▸ **TASK ITEM**
Which lines of the data contain the string "docs"? Copy every one.
--- EXCERPTED DATA Enclosed Below ---
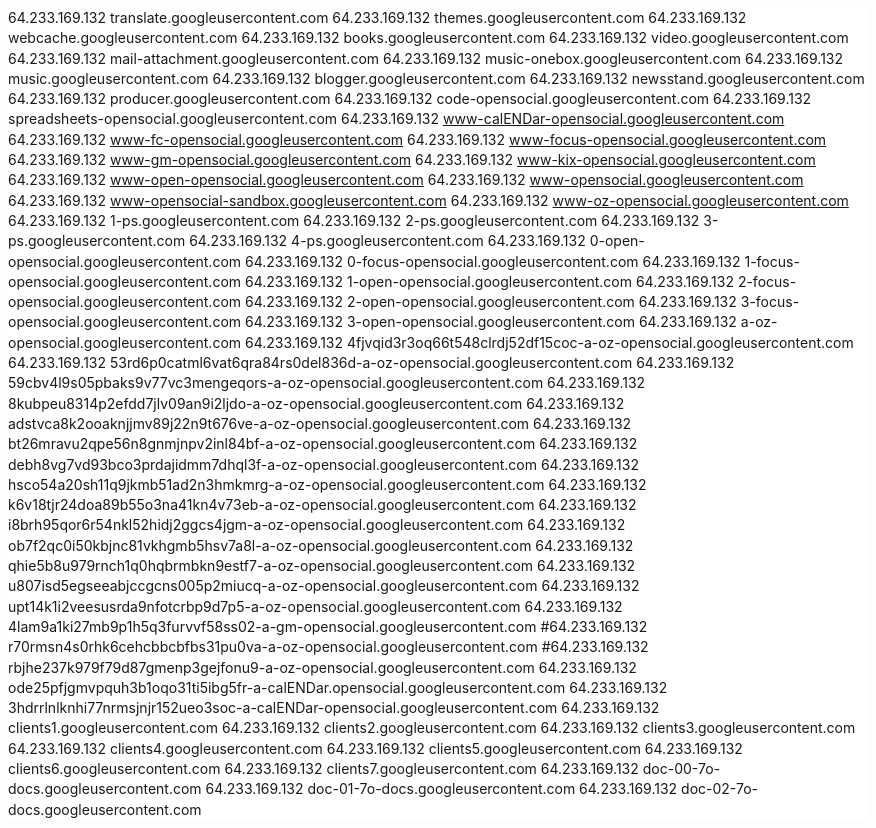 64.233.169.132    translate.googleusercontent.com 
64.233.169.132    themes.googleusercontent.com 
64.233.169.132    webcache.googleusercontent.com 
64.233.169.132    books.googleusercontent.com 
64.233.169.132    video.googleusercontent.com 
64.233.169.132    mail-attachment.googleusercontent.com 
64.233.169.132    music-onebox.googleusercontent.com 
64.233.169.132    music.googleusercontent.com 
64.233.169.132    blogger.googleusercontent.com 
64.233.169.132    newsstand.googleusercontent.com 
64.233.169.132    producer.googleusercontent.com 
64.233.169.132    code-opensocial.googleusercontent.com 
64.233.169.132    spreadsheets-opensocial.googleusercontent.com 
64.233.169.132    www-calENDar-opensocial.googleusercontent.com 
64.233.169.132    www-fc-opensocial.googleusercontent.com 
64.233.169.132    www-focus-opensocial.googleusercontent.com 
64.233.169.132    www-gm-opensocial.googleusercontent.com 
64.233.169.132    www-kix-opensocial.googleusercontent.com 
64.233.169.132    www-open-opensocial.googleusercontent.com 
64.233.169.132    www-opensocial.googleusercontent.com 
64.233.169.132    www-opensocial-sandbox.googleusercontent.com 
64.233.169.132    www-oz-opensocial.googleusercontent.com 
64.233.169.132    1-ps.googleusercontent.com 
64.233.169.132    2-ps.googleusercontent.com 
64.233.169.132    3-ps.googleusercontent.com 
64.233.169.132    4-ps.googleusercontent.com 
64.233.169.132    0-open-opensocial.googleusercontent.com 
64.233.169.132    0-focus-opensocial.googleusercontent.com 
64.233.169.132    1-focus-opensocial.googleusercontent.com 
64.233.169.132    1-open-opensocial.googleusercontent.com 
64.233.169.132    2-focus-opensocial.googleusercontent.com 
64.233.169.132    2-open-opensocial.googleusercontent.com 
64.233.169.132    3-focus-opensocial.googleusercontent.com 
64.233.169.132    3-open-opensocial.googleusercontent.com 
64.233.169.132    a-oz-opensocial.googleusercontent.com 
64.233.169.132    4fjvqid3r3oq66t548clrdj52df15coc-a-oz-opensocial.googleusercontent.com 
64.233.169.132    53rd6p0catml6vat6qra84rs0del836d-a-oz-opensocial.googleusercontent.com 
64.233.169.132    59cbv4l9s05pbaks9v77vc3mengeqors-a-oz-opensocial.googleusercontent.com 
64.233.169.132    8kubpeu8314p2efdd7jlv09an9i2ljdo-a-oz-opensocial.googleusercontent.com 
64.233.169.132    adstvca8k2ooaknjjmv89j22n9t676ve-a-oz-opensocial.googleusercontent.com 
64.233.169.132    bt26mravu2qpe56n8gnmjnpv2inl84bf-a-oz-opensocial.googleusercontent.com 
64.233.169.132    debh8vg7vd93bco3prdajidmm7dhql3f-a-oz-opensocial.googleusercontent.com 
64.233.169.132    hsco54a20sh11q9jkmb51ad2n3hmkmrg-a-oz-opensocial.googleusercontent.com 
64.233.169.132    k6v18tjr24doa89b55o3na41kn4v73eb-a-oz-opensocial.googleusercontent.com 
64.233.169.132    i8brh95qor6r54nkl52hidj2ggcs4jgm-a-oz-opensocial.googleusercontent.com 
64.233.169.132    ob7f2qc0i50kbjnc81vkhgmb5hsv7a8l-a-oz-opensocial.googleusercontent.com 
64.233.169.132    qhie5b8u979rnch1q0hqbrmbkn9estf7-a-oz-opensocial.googleusercontent.com 
64.233.169.132    u807isd5egseeabjccgcns005p2miucq-a-oz-opensocial.googleusercontent.com 
64.233.169.132    upt14k1i2veesusrda9nfotcrbp9d7p5-a-oz-opensocial.googleusercontent.com 
64.233.169.132    4lam9a1ki27mb9p1h5q3furvvf58ss02-a-gm-opensocial.googleusercontent.com 
#64.233.169.132    r70rmsn4s0rhk6cehcbbcbfbs31pu0va-a-oz-opensocial.googleusercontent.com 
#64.233.169.132    rbjhe237k979f79d87gmenp3gejfonu9-a-oz-opensocial.googleusercontent.com 
64.233.169.132    ode25pfjgmvpquh3b1oqo31ti5ibg5fr-a-calENDar.opensocial.googleusercontent.com 
64.233.169.132    3hdrrlnlknhi77nrmsjnjr152ueo3soc-a-calENDar-opensocial.googleusercontent.com 
64.233.169.132    clients1.googleusercontent.com 
64.233.169.132    clients2.googleusercontent.com 
64.233.169.132    clients3.googleusercontent.com 
64.233.169.132    clients4.googleusercontent.com 
64.233.169.132    clients5.googleusercontent.com 
64.233.169.132    clients6.googleusercontent.com 
64.233.169.132    clients7.googleusercontent.com 
64.233.169.132    doc-00-7o-docs.googleusercontent.com 
64.233.169.132    doc-01-7o-docs.googleusercontent.com 
64.233.169.132    doc-02-7o-docs.googleusercontent.com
--- End of Enclosed EXCERPTED DATA ---
▸ **REPLY TO THE TASK**
64.233.169.132    doc-00-7o-docs.googleusercontent.com 
64.233.169.132    doc-01-7o-docs.googleusercontent.com 
64.233.169.132    doc-02-7o-docs.googleusercontent.com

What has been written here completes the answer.